[Task goal]
Write out the entries verbatim and leave the images out of the copy.
——
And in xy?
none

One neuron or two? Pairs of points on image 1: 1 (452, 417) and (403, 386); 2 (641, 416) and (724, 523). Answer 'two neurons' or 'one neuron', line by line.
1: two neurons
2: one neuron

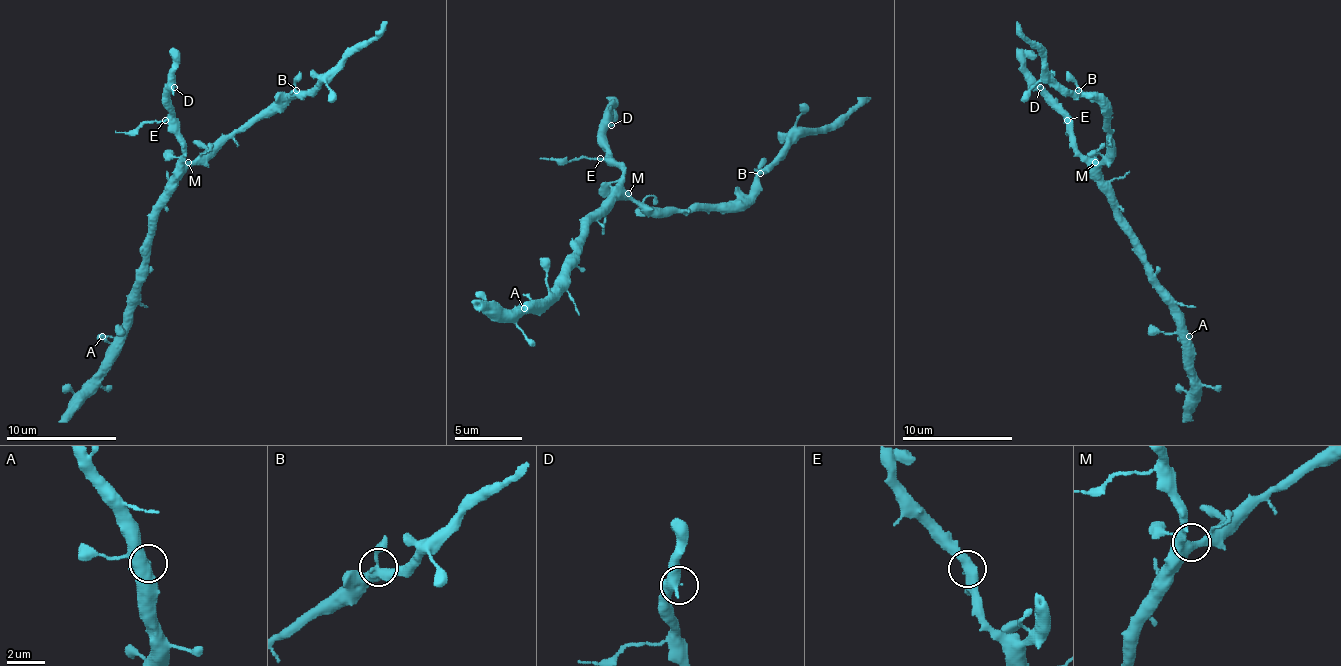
——
[Solution for this task]
And in xy?
none

One neuron or two? Pairs of points on image 1: 1 (452, 417) and (403, 386); 2 (641, 416) and (724, 523). Answer 'two neurons' or 'one neuron', line by line.
1: two neurons
2: one neuron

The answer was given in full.